What is a Lakehouse and how it combines a data lake and a warehouse
The term Lakehouse describes an architecture that joins the flexibility of a data lake with the reliability of a data warehouse. Instead of choosing between the two, you get the benefits of both in one place.
Prerequisites
- An understanding of a data lake (files in storage) and a data warehouse (SQL tables).
- Familiarity with file formats such as Parquet.
- A platform with Delta tables (Databricks, Microsoft Fabric or Spark with Delta Lake).

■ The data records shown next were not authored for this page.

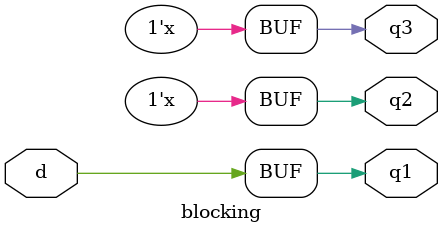
<source format=sv>
module blocking (input logic d, output logic q1, q2, q3);
    always_comb begin
        q1 <= d;
        q2 <= q1;
        q3 <= q2;
    end 
endmodule


</source>
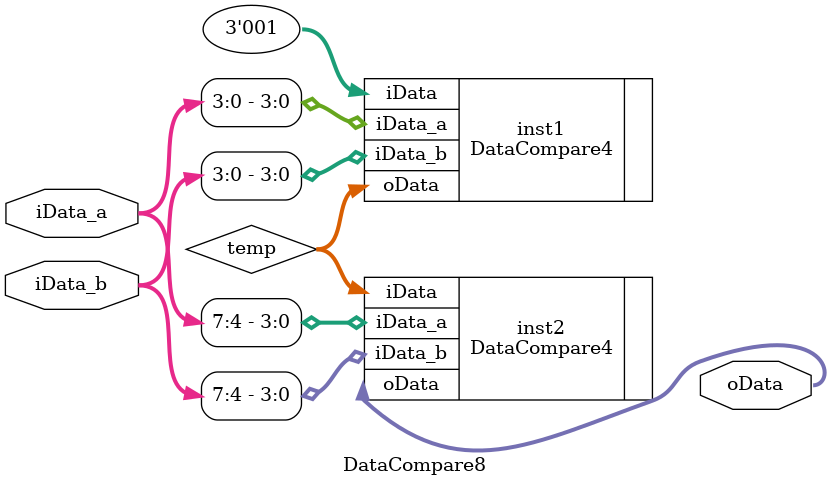
<source format=v>
`timescale 1ns / 1ps


module DataCompare8(
    input [7:0] iData_a,
    input [7:0] iData_b,
    output [2:0] oData
    );
    wire [2:0] temp;
    DataCompare4 inst1(
        .iData_a(iData_a[3:0]),
        .iData_b(iData_b[3:0]),
        .iData(3'b001),
        .oData(temp)
        );
    DataCompare4 inst2(
        .iData_a(iData_a[7:4]),
        .iData_b(iData_b[7:4]),
        .iData(temp),
        .oData(oData)
        );
endmodule

</source>
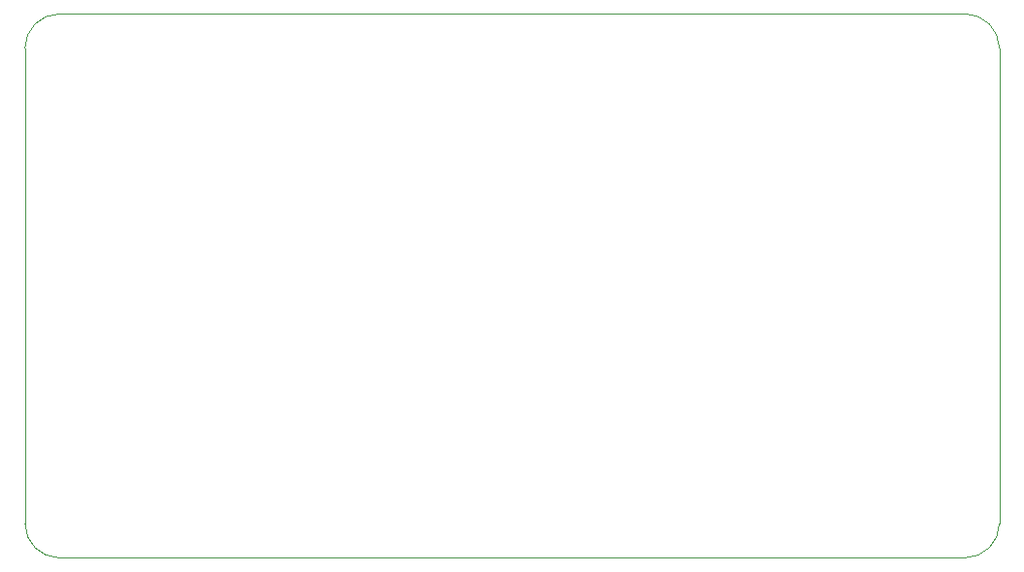
<source format=gm1>
%TF.GenerationSoftware,KiCad,Pcbnew,7.0.1*%
%TF.CreationDate,2023-07-29T01:53:36-07:00*%
%TF.ProjectId,FET_Amplifier_HW,4645545f-416d-4706-9c69-666965725f48,rev?*%
%TF.SameCoordinates,PX4b571c0PY5a995c0*%
%TF.FileFunction,Profile,NP*%
%FSLAX46Y46*%
G04 Gerber Fmt 4.6, Leading zero omitted, Abs format (unit mm)*
G04 Created by KiCad (PCBNEW 7.0.1) date 2023-07-29 01:53:36*
%MOMM*%
%LPD*%
G01*
G04 APERTURE LIST*
%TA.AperFunction,Profile*%
%ADD10C,0.100000*%
%TD*%
G04 APERTURE END LIST*
D10*
X85000000Y3000000D02*
X85000000Y44500000D01*
X85000000Y44500000D02*
G75*
G03*
X82000000Y47500000I-3000000J0D01*
G01*
X3000000Y0D02*
X82000000Y0D01*
X82000000Y0D02*
G75*
G03*
X85000000Y3000000I0J3000000D01*
G01*
X0Y44500000D02*
X0Y3000000D01*
X0Y3000000D02*
G75*
G03*
X3000000Y0I3000000J0D01*
G01*
X3000000Y47500000D02*
G75*
G03*
X0Y44500000I0J-3000000D01*
G01*
X3000000Y47500000D02*
X82000000Y47500000D01*
M02*

</source>
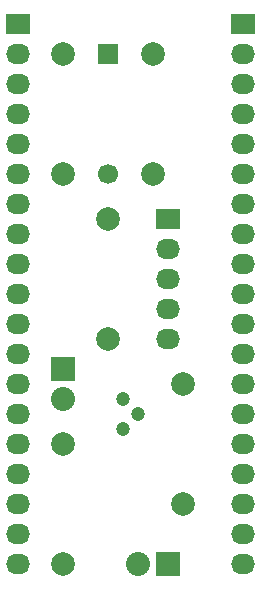
<source format=gbr>
G04 #@! TF.FileFunction,Copper,L2,Bot,Signal*
%FSLAX46Y46*%
G04 Gerber Fmt 4.6, Leading zero omitted, Abs format (unit mm)*
G04 Created by KiCad (PCBNEW 4.0.3+e1-6302~38~ubuntu16.04.1-stable) date Tue Aug 16 16:02:34 2016*
%MOMM*%
%LPD*%
G01*
G04 APERTURE LIST*
%ADD10C,0.100000*%
%ADD11C,1.699260*%
%ADD12R,1.699260X1.699260*%
%ADD13R,2.032000X1.727200*%
%ADD14O,2.032000X1.727200*%
%ADD15R,2.032000X2.032000*%
%ADD16O,2.032000X2.032000*%
%ADD17C,1.200000*%
%ADD18C,1.998980*%
G04 APERTURE END LIST*
D10*
D11*
X68582540Y-88900520D03*
D12*
X68582540Y-78740520D03*
D13*
X60960000Y-76200000D03*
D14*
X60960000Y-78740000D03*
X60960000Y-81280000D03*
X60960000Y-83820000D03*
X60960000Y-86360000D03*
X60960000Y-88900000D03*
X60960000Y-91440000D03*
X60960000Y-93980000D03*
X60960000Y-96520000D03*
X60960000Y-99060000D03*
X60960000Y-101600000D03*
X60960000Y-104140000D03*
X60960000Y-106680000D03*
X60960000Y-109220000D03*
X60960000Y-111760000D03*
X60960000Y-114300000D03*
X60960000Y-116840000D03*
X60960000Y-119380000D03*
X60960000Y-121920000D03*
D13*
X73660000Y-92710000D03*
D14*
X73660000Y-95250000D03*
X73660000Y-97790000D03*
X73660000Y-100330000D03*
X73660000Y-102870000D03*
D15*
X64770000Y-105410000D03*
D16*
X64770000Y-107950000D03*
D13*
X80010000Y-76200000D03*
D14*
X80010000Y-78740000D03*
X80010000Y-81280000D03*
X80010000Y-83820000D03*
X80010000Y-86360000D03*
X80010000Y-88900000D03*
X80010000Y-91440000D03*
X80010000Y-93980000D03*
X80010000Y-96520000D03*
X80010000Y-99060000D03*
X80010000Y-101600000D03*
X80010000Y-104140000D03*
X80010000Y-106680000D03*
X80010000Y-109220000D03*
X80010000Y-111760000D03*
X80010000Y-114300000D03*
X80010000Y-116840000D03*
X80010000Y-119380000D03*
X80010000Y-121920000D03*
D15*
X73660000Y-121920000D03*
D16*
X71120000Y-121920000D03*
D17*
X69850000Y-110490000D03*
X71120000Y-109220000D03*
X69850000Y-107950000D03*
D18*
X64770000Y-121920000D03*
X64770000Y-111760000D03*
X68580000Y-92710000D03*
X68580000Y-102870000D03*
X72390000Y-88900000D03*
X72390000Y-78740000D03*
X64770000Y-78740000D03*
X64770000Y-88900000D03*
X74930000Y-106680000D03*
X74930000Y-116840000D03*
M02*

</source>
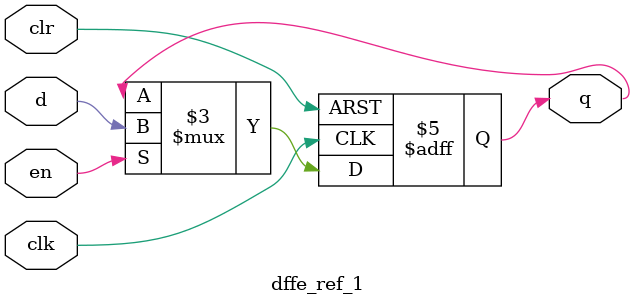
<source format=v>
module dffe_ref_1 (q, d, clk, en, clr);
   
   //Inputs
   input d, clk, en, clr;
   
   //Internal wire
   wire clr;

   //Output
   output q;
   
   //Register
   reg q;

   //Intialize q to 1
   initial
   begin
       q = 1'b1;
   end

   //Set value of q on positive edge of the clock or clear
   always @(posedge clk or posedge clr) begin
       //If clear is high, set q to 0
       if (clr) begin
           q <= 1'b0;
       //If enable is high, set q to the value of d
       end else if (en) begin
           q <= d;
       end
   end
endmodule
</source>
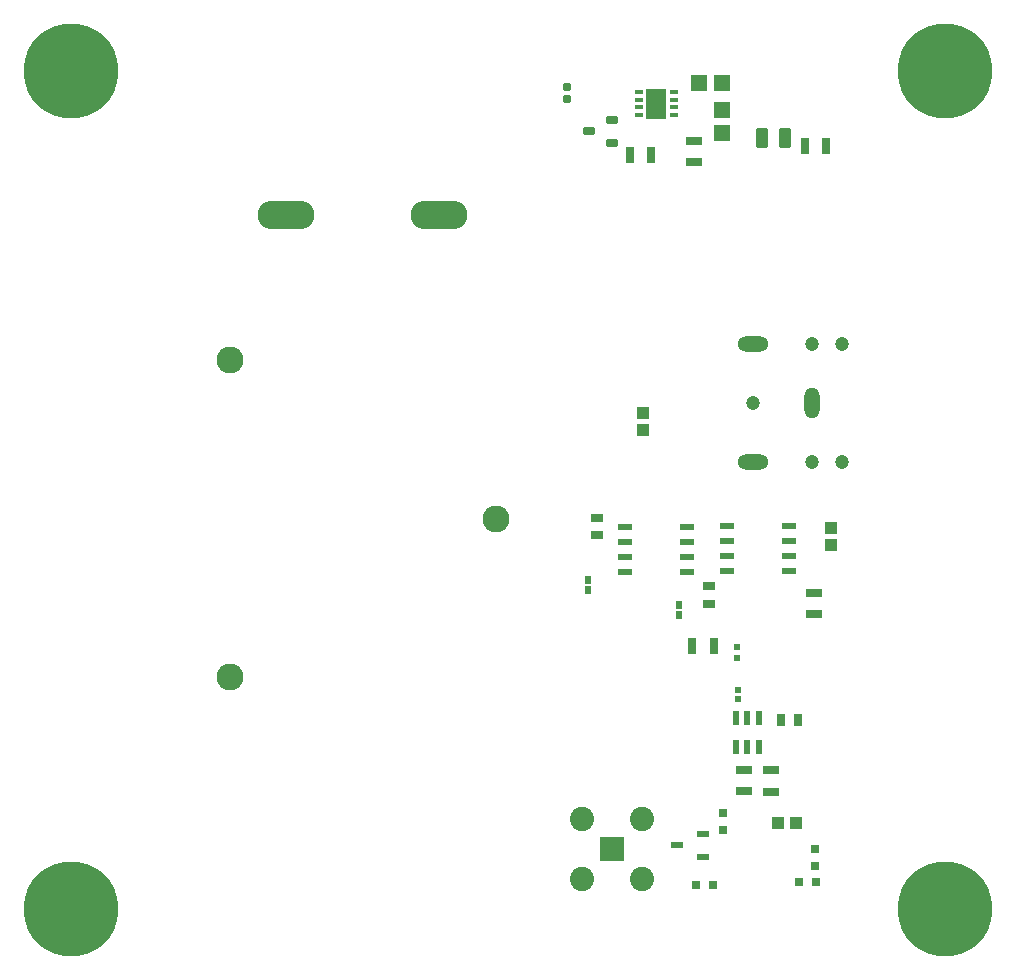
<source format=gbr>
%TF.GenerationSoftware,Altium Limited,Altium Designer,24.2.2 (26)*%
G04 Layer_Color=255*
%FSLAX45Y45*%
%MOMM*%
%TF.SameCoordinates,979FBE80-878B-4EC3-91C7-7055811A0E5A*%
%TF.FilePolarity,Positive*%
%TF.FileFunction,Pads,Top*%
%TF.Part,Single*%
G01*
G75*
%TA.AperFunction,SMDPad,CuDef*%
G04:AMPARAMS|DCode=10|XSize=0.55mm|YSize=1.25mm|CornerRadius=0.0495mm|HoleSize=0mm|Usage=FLASHONLY|Rotation=270.000|XOffset=0mm|YOffset=0mm|HoleType=Round|Shape=RoundedRectangle|*
%AMROUNDEDRECTD10*
21,1,0.55000,1.15100,0,0,270.0*
21,1,0.45100,1.25000,0,0,270.0*
1,1,0.09900,-0.57550,-0.22550*
1,1,0.09900,-0.57550,0.22550*
1,1,0.09900,0.57550,0.22550*
1,1,0.09900,0.57550,-0.22550*
%
%ADD10ROUNDEDRECTD10*%
G04:AMPARAMS|DCode=11|XSize=1.3mm|YSize=0.76mm|CornerRadius=0.095mm|HoleSize=0mm|Usage=FLASHONLY|Rotation=180.000|XOffset=0mm|YOffset=0mm|HoleType=Round|Shape=RoundedRectangle|*
%AMROUNDEDRECTD11*
21,1,1.30000,0.57000,0,0,180.0*
21,1,1.11000,0.76000,0,0,180.0*
1,1,0.19000,-0.55500,0.28500*
1,1,0.19000,0.55500,0.28500*
1,1,0.19000,0.55500,-0.28500*
1,1,0.19000,-0.55500,-0.28500*
%
%ADD11ROUNDEDRECTD11*%
%ADD12R,1.10000X1.00000*%
%ADD13R,0.80000X0.30247*%
%ADD14R,1.10000X0.60000*%
G04:AMPARAMS|DCode=15|XSize=0.76mm|YSize=0.6604mm|CornerRadius=0.08255mm|HoleSize=0mm|Usage=FLASHONLY|Rotation=90.000|XOffset=0mm|YOffset=0mm|HoleType=Round|Shape=RoundedRectangle|*
%AMROUNDEDRECTD15*
21,1,0.76000,0.49530,0,0,90.0*
21,1,0.59490,0.66040,0,0,90.0*
1,1,0.16510,0.24765,0.29745*
1,1,0.16510,0.24765,-0.29745*
1,1,0.16510,-0.24765,-0.29745*
1,1,0.16510,-0.24765,0.29745*
%
%ADD15ROUNDEDRECTD15*%
%ADD16R,0.61583X0.65964*%
%ADD17R,0.75000X1.00000*%
G04:AMPARAMS|DCode=18|XSize=0.76mm|YSize=0.6604mm|CornerRadius=0.08255mm|HoleSize=0mm|Usage=FLASHONLY|Rotation=180.000|XOffset=0mm|YOffset=0mm|HoleType=Round|Shape=RoundedRectangle|*
%AMROUNDEDRECTD18*
21,1,0.76000,0.49530,0,0,180.0*
21,1,0.59490,0.66040,0,0,180.0*
1,1,0.16510,-0.29745,0.24765*
1,1,0.16510,0.29745,0.24765*
1,1,0.16510,0.29745,-0.24765*
1,1,0.16510,-0.29745,-0.24765*
%
%ADD18ROUNDEDRECTD18*%
G04:AMPARAMS|DCode=19|XSize=0.55mm|YSize=0.5mm|CornerRadius=0.0625mm|HoleSize=0mm|Usage=FLASHONLY|Rotation=180.000|XOffset=0mm|YOffset=0mm|HoleType=Round|Shape=RoundedRectangle|*
%AMROUNDEDRECTD19*
21,1,0.55000,0.37500,0,0,180.0*
21,1,0.42500,0.50000,0,0,180.0*
1,1,0.12500,-0.21250,0.18750*
1,1,0.12500,0.21250,0.18750*
1,1,0.12500,0.21250,-0.18750*
1,1,0.12500,-0.21250,-0.18750*
%
%ADD19ROUNDEDRECTD19*%
%ADD20R,1.00000X1.10000*%
%ADD21R,0.60000X1.20000*%
%ADD22R,1.00000X0.80000*%
G04:AMPARAMS|DCode=23|XSize=1.3mm|YSize=0.76mm|CornerRadius=0.095mm|HoleSize=0mm|Usage=FLASHONLY|Rotation=90.000|XOffset=0mm|YOffset=0mm|HoleType=Round|Shape=RoundedRectangle|*
%AMROUNDEDRECTD23*
21,1,1.30000,0.57000,0,0,90.0*
21,1,1.11000,0.76000,0,0,90.0*
1,1,0.19000,0.28500,0.55500*
1,1,0.19000,0.28500,-0.55500*
1,1,0.19000,-0.28500,-0.55500*
1,1,0.19000,-0.28500,0.55500*
%
%ADD23ROUNDEDRECTD23*%
G04:AMPARAMS|DCode=24|XSize=1mm|YSize=1.7mm|CornerRadius=0.125mm|HoleSize=0mm|Usage=FLASHONLY|Rotation=180.000|XOffset=0mm|YOffset=0mm|HoleType=Round|Shape=RoundedRectangle|*
%AMROUNDEDRECTD24*
21,1,1.00000,1.45000,0,0,180.0*
21,1,0.75000,1.70000,0,0,180.0*
1,1,0.25000,-0.37500,0.72500*
1,1,0.25000,0.37500,0.72500*
1,1,0.25000,0.37500,-0.72500*
1,1,0.25000,-0.37500,-0.72500*
%
%ADD24ROUNDEDRECTD24*%
%ADD25R,1.45000X1.35000*%
%TA.AperFunction,TestPad*%
G04:AMPARAMS|DCode=26|XSize=0.6mm|YSize=1mm|CornerRadius=0.075mm|HoleSize=0mm|Usage=FLASHONLY|Rotation=90.000|XOffset=0mm|YOffset=0mm|HoleType=Round|Shape=RoundedRectangle|*
%AMROUNDEDRECTD26*
21,1,0.60000,0.85000,0,0,90.0*
21,1,0.45000,1.00000,0,0,90.0*
1,1,0.15000,0.42500,0.22500*
1,1,0.15000,0.42500,-0.22500*
1,1,0.15000,-0.42500,-0.22500*
1,1,0.15000,-0.42500,0.22500*
%
%ADD26ROUNDEDRECTD26*%
%TA.AperFunction,SMDPad,CuDef*%
%ADD27R,1.75000X2.50000*%
G04:AMPARAMS|DCode=28|XSize=0.6mm|YSize=0.7mm|CornerRadius=0.075mm|HoleSize=0mm|Usage=FLASHONLY|Rotation=270.000|XOffset=0mm|YOffset=0mm|HoleType=Round|Shape=RoundedRectangle|*
%AMROUNDEDRECTD28*
21,1,0.60000,0.55000,0,0,270.0*
21,1,0.45000,0.70000,0,0,270.0*
1,1,0.15000,-0.27500,-0.22500*
1,1,0.15000,-0.27500,0.22500*
1,1,0.15000,0.27500,0.22500*
1,1,0.15000,0.27500,-0.22500*
%
%ADD28ROUNDEDRECTD28*%
%ADD29R,0.52000X0.52000*%
%ADD30R,1.35000X1.45000*%
%TA.AperFunction,ComponentPad*%
%ADD37C,2.28600*%
%ADD38O,4.82000X2.41000*%
%ADD39C,8.00000*%
%ADD40O,1.30800X2.61600*%
%ADD41O,2.61600X1.30800*%
%ADD42C,1.20000*%
%ADD43C,2.05000*%
%ADD44R,2.05000X2.05000*%
D10*
X17072220Y5463540D02*
D03*
Y5590540D02*
D03*
Y5717540D02*
D03*
Y5844540D02*
D03*
X16547220Y5463540D02*
D03*
Y5590540D02*
D03*
Y5717540D02*
D03*
Y5844540D02*
D03*
X16211160Y5461000D02*
D03*
Y5588000D02*
D03*
Y5715000D02*
D03*
Y5842000D02*
D03*
X15686160Y5461000D02*
D03*
Y5588000D02*
D03*
Y5715000D02*
D03*
Y5842000D02*
D03*
D11*
X16695419Y3600620D02*
D03*
Y3779620D02*
D03*
X16918941Y3776980D02*
D03*
Y3597980D02*
D03*
X17284700Y5276680D02*
D03*
Y5097680D02*
D03*
X16268700Y8928000D02*
D03*
Y9107000D02*
D03*
D12*
X15841980Y6658500D02*
D03*
Y6803500D02*
D03*
X17429480Y5684520D02*
D03*
Y5829520D02*
D03*
D13*
X16100253Y9520900D02*
D03*
X15802147Y9325900D02*
D03*
Y9390900D02*
D03*
Y9455900D02*
D03*
Y9520900D02*
D03*
X16100253Y9455900D02*
D03*
Y9390900D02*
D03*
Y9325900D02*
D03*
D14*
X16348219Y3046980D02*
D03*
Y3236980D02*
D03*
X16128220Y3141980D02*
D03*
D15*
X17301360Y2829560D02*
D03*
X17161360D02*
D03*
X16287601Y2809240D02*
D03*
X16427600D02*
D03*
D16*
X16146780Y5173980D02*
D03*
Y5088730D02*
D03*
X15369540Y5389325D02*
D03*
Y5304075D02*
D03*
D17*
X17155161Y4206240D02*
D03*
X17010159D02*
D03*
D18*
X16515080Y3415180D02*
D03*
Y3275180D02*
D03*
X17297400Y3110380D02*
D03*
Y2970380D02*
D03*
D19*
X16637000Y4817660D02*
D03*
Y4727660D02*
D03*
D20*
X16986140Y3335020D02*
D03*
X17131140D02*
D03*
D21*
X16818359Y3972020D02*
D03*
X16723360D02*
D03*
X16628360D02*
D03*
Y4222020D02*
D03*
X16723360D02*
D03*
X16818359D02*
D03*
D22*
X16395700Y5186540D02*
D03*
Y5336540D02*
D03*
X15450819Y5767000D02*
D03*
Y5917000D02*
D03*
D23*
X16257440Y4828540D02*
D03*
X16436440D02*
D03*
X15725140Y8991600D02*
D03*
X15904140D02*
D03*
X17387399Y9067800D02*
D03*
X17208400D02*
D03*
D24*
X17039340Y9133840D02*
D03*
X16849339D02*
D03*
D25*
X16510001Y9368500D02*
D03*
Y9173500D02*
D03*
D26*
X15377820Y9188200D02*
D03*
X15577820Y9283200D02*
D03*
Y9093200D02*
D03*
D27*
X15951199Y9423400D02*
D03*
D28*
X15199361Y9563100D02*
D03*
Y9463100D02*
D03*
D29*
X16644620Y4459600D02*
D03*
Y4379600D02*
D03*
D30*
X16310899Y9601200D02*
D03*
X16505901D02*
D03*
D37*
X14592300Y5905500D02*
D03*
X12341860Y4566920D02*
D03*
Y7254240D02*
D03*
D38*
X14112241Y8483600D02*
D03*
X12816840D02*
D03*
D39*
X11000000Y9700000D02*
D03*
Y2600000D02*
D03*
X18400000D02*
D03*
Y9700000D02*
D03*
D40*
X17271620Y6888480D02*
D03*
D41*
X16771620Y7388480D02*
D03*
Y6388480D02*
D03*
D42*
X17521620D02*
D03*
X17271620D02*
D03*
X16771620Y6888480D02*
D03*
X17521620Y7388480D02*
D03*
X17271620D02*
D03*
D43*
X15321280Y3365500D02*
D03*
X15829280D02*
D03*
Y2857500D02*
D03*
X15321280D02*
D03*
D44*
X15575281Y3111500D02*
D03*
%TF.MD5,1ada804535546d37f18c6be47a936f3e*%
M02*

</source>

Step 1: Understand the problem it solves
A data lake stores everything cheaply, but without guarantees (no transactions, no strong schema). A warehouse is reliable but rigid and expensive. The Lakehouse puts a table layer (Delta Lake) on top of the files to bring transactions and schema to the lake.

Step 2: Store data in table format
Instead of a loose CSV, write in Delta:
df.write.format("delta").save("/dados/vendas")
Step 3: Query with SQL
SELECT categoria, SUM(valor) AS total
FROM delta.`/dados/vendas`
GROUP BY categoria;
Step 4: Take advantage of transactions and history
Delta tables support ACID and time travel — querying an earlier version of the data:
SELECT categoria, valor
FROM delta.`/dados/vendas` VERSION AS OF 3;
Verify the result
Describe the table history and confirm you can see the versions:
DESCRIBE HISTORY delta.`/dados/vendas`;
Conclusion
With the Lakehouse you no longer need to move data between lake and warehouse — the same layer serves engineering, analytics and BI. Which part of your architecture would you simplify with a Lakehouse?